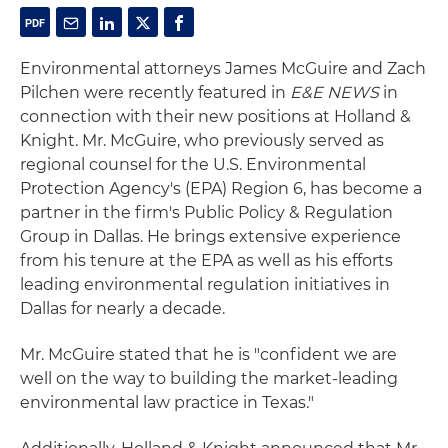
Environmental attorneys James McGuire and Zach
Pilchen were recently featured in
E&E NEWS
in
connection with their new positions at Holland &
Knight. Mr. McGuire, who previously served as
regional counsel for the U.S. Environmental
Protection Agency's (EPA) Region 6, has become a
partner in the firm's Public Policy & Regulation
Group in Dallas. He brings extensive experience
from his tenure at the EPA as well as his efforts
leading environmental regulation initiatives in
Dallas for nearly a decade.
Mr. McGuire stated that he is "confident we are
well on the way to building the market-leading
environmental law practice in Texas."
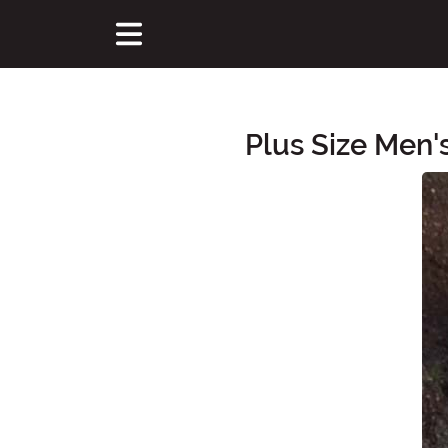
Plus Size Men
Main Content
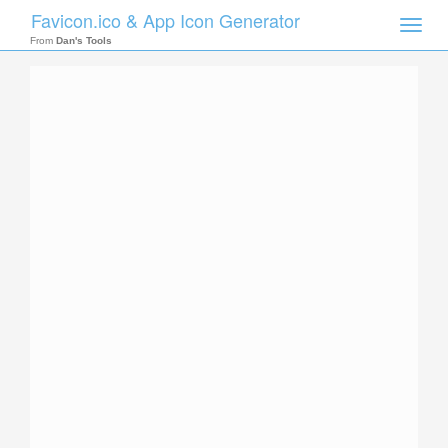
Favicon.ico & App Icon Generator
Toggle
naviga
From
Dan's Tools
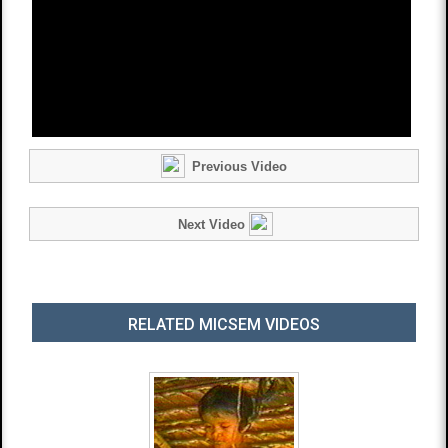
Previous Video
Next Video
RELATED MICSEM VIDEOS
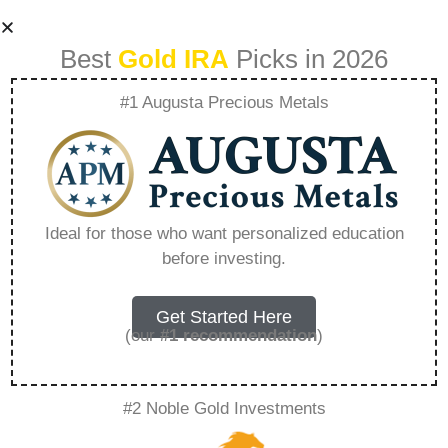
Best
Gold IRA
Picks in 2026
#1 Augusta Precious Metals
Who Is The Best
Gold Ira Custodian
Ideal for those who want personalized education
before investing.
– Everything You
Need to Know in
Get Started Here
(our
#1 recommendation
)
2026
#2 Noble Gold Investments
A Gold IRA, also known as a precious metals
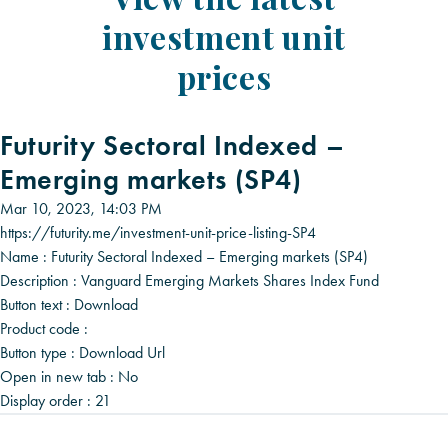
investment unit
prices
Futurity Sectoral Indexed –
Emerging markets (SP4)
Mar 10, 2023, 14:03 PM
https://futurity.me/investment-unit-price-listing-SP4
Name :
Futurity Sectoral Indexed – Emerging markets (SP4)
Description :
Vanguard Emerging Markets Shares Index Fund
Button text :
Download
Product code :
Button type :
Download Url
Open in new tab :
No
Display order :
21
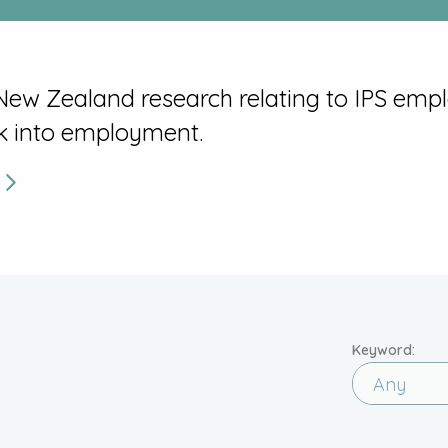
 New Zealand research relating to IPS emp
k into employment.
.
Keyword:
Any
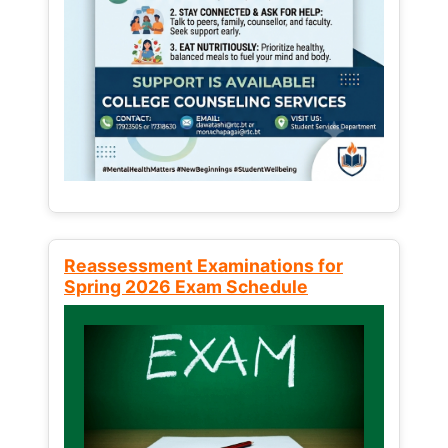
Reassessment Examinations for
Spring 2026 Exam Schedule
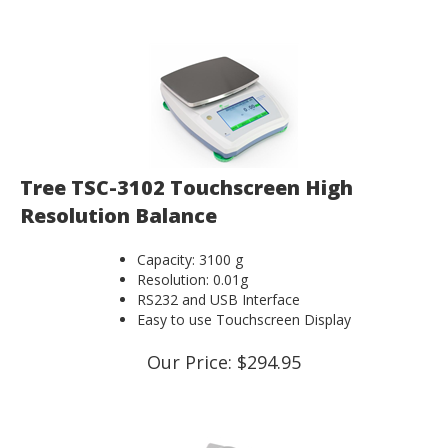
Tree TSC-3102 Touchscreen High
Resolution Balance
Capacity: 3100 g
Resolution: 0.01g
RS232 and USB Interface
Easy to use Touchscreen Display
Our Price:
$
294.95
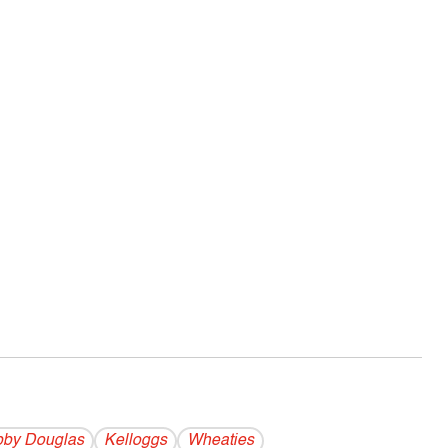
by Douglas
Kelloggs
Wheaties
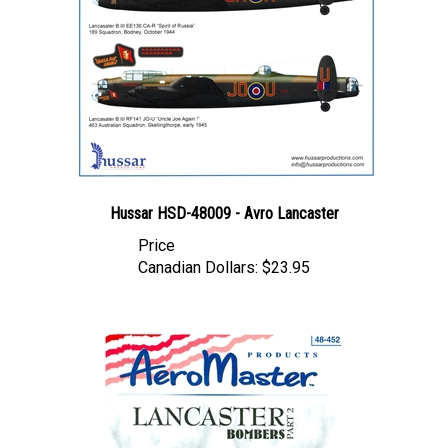
Hussar HSD-48009 - Avro Lancaster
Price
Canadian Dollars:
$23.95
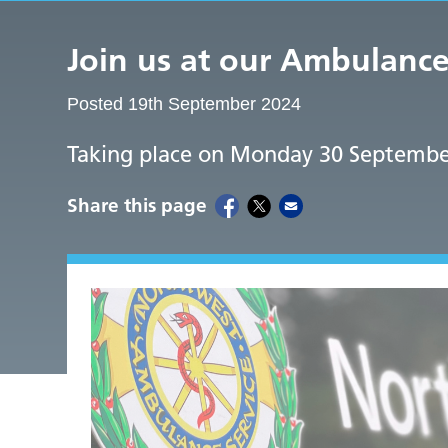
Join us at our Ambulan
Posted 19th September 2024
Taking place on Monday 30 Septembe
Share this page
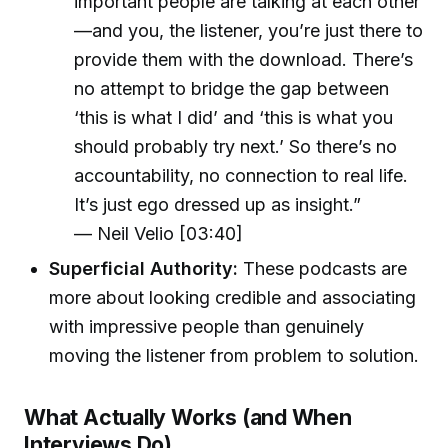
important people are talking at each other
—and you, the listener, you’re just there to
provide them with the download. There’s
no attempt to bridge the gap between
‘this is what I did’ and ‘this is what you
should probably try next.’ So there’s no
accountability, no connection to real life.
It’s just ego dressed up as insight.”
— Neil Velio [03:40]
Superficial Authority:
These podcasts are
more about looking credible and associating
with impressive people than genuinely
moving the listener from problem to solution.
What Actually Works (and When
Interviews Do)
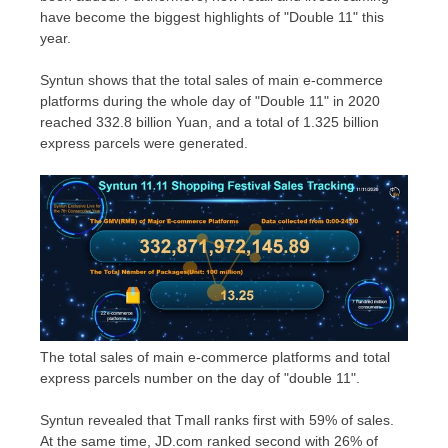
have become the biggest highlights of "Double 11" this
year.
Syntun shows that the total sales of main e-commerce
platforms during the whole day of "Double 11" in 2020
reached
332.8 billion Yuan
, and a total of 1.325 billion
express parcels were generated.
The total sales of main e-commerce platforms and total
express parcels number on the day of "double 11".
Syntun revealed that Tmall ranks first with 59% of sales.
At the same time, JD.
com
ranked second with 26% of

● **Job**
Reproduce all of the material above, replacing "express parcels" with "delivery parcels" wherever it occurs and leaving everything else unchanged. Omit the pictures from your answer.

● **Task response**
Environmental attorneys James McGuire and Zach
Pilchen were recently featured in
E&E NEWS
in
connection with their new positions at Holland &
Knight. Mr. McGuire, who previously served as
regional counsel for the U.S. Environmental
Protection Agency's (EPA) Region 6, has become a
partner in the firm's Public Policy & Regulation
Group in Dallas. He brings extensive experience
from his tenure at the EPA as well as his efforts
leading environmental regulation initiatives in
Dallas for nearly a decade.
Mr. McGuire stated that he is "confident we are
well on the way to building the market-leading
environmental law practice in Texas."
Plus Size Men
Main Content
Favicon.ico & App Icon Generator
Toggle
naviga
From
Dan's Tools
Previous Video
Next Video
RELATED MICSEM VIDEOS
Best
Gold IRA
Picks in 2026
#1 Augusta Precious Metals
Who Is The Best
Gold Ira Custodian
Ideal for those who want personalized education
before investing.
– Everything You
Need to Know in
Get Started Here
(our
#1 recommendation
)
2026
#2 Noble Gold Investments
A Gold IRA, also known as a precious metals
investment unit
prices
Futurity Sectoral Indexed –
Emerging markets (SP4)
Mar 10, 2023, 14:03 PM
https://futurity.me/investment-unit-price-listing-SP4
Name :
Futurity Sectoral Indexed – Emerging markets (SP4)
Description :
Vanguard Emerging Markets Shares Index Fund
Button text :
Download
Product code :
Button type :
Download Url
Open in new tab :
No
Display order :
21
 New Zealand research relating to IPS emp
k into employment.
.
Keyword:
Any
Reassessment Examinations for
Spring 2026 Exam Schedule
Tree TSC-3102 Touchscreen High
Resolution Balance
Capacity: 3100 g
Resolution: 0.01g
RS232 and USB Interface
Easy to use Touchscreen Display
Our Price:
$
294.95
by Douglas
Kelloggs
Wheaties
Hussar HSD-48009 - Avro Lancaster
Price
Canadian Dollars:
$23.95
Join us at our Ambulan
Posted 19th September 2024
Taking place on Monday 30 Septembe
Share this page
important people are talking at each other
—and you, the listener, you’re just there to
provide them with the download. There’s
no attempt to bridge the gap between
‘this is what I did’ and ‘this is what you
should probably try next.’ So there’s no
accountability, no connection to real life.
It’s just ego dressed up as insight.”
— Neil Velio [03:40]
Superficial Authority:
These podcasts are
more about looking credible and associating
with impressive people than genuinely
moving the listener from problem to solution.
What Actually Works (and When
Interviews Do)
have become the biggest highlights of "Double 11" this
year.
Syntun shows that the total sales of main e-commerce
platforms during the whole day of "Double 11" in 2020
reached
332.8 billion Yuan
, and a total of 1.325 billion
delivery parcels were generated.
The total sales of main e-commerce platforms and total
delivery parcels number on the day of "double 11".
Syntun revealed that Tmall ranks first with 59% of sales.
At the same time, JD.
com
ranked second with 26% of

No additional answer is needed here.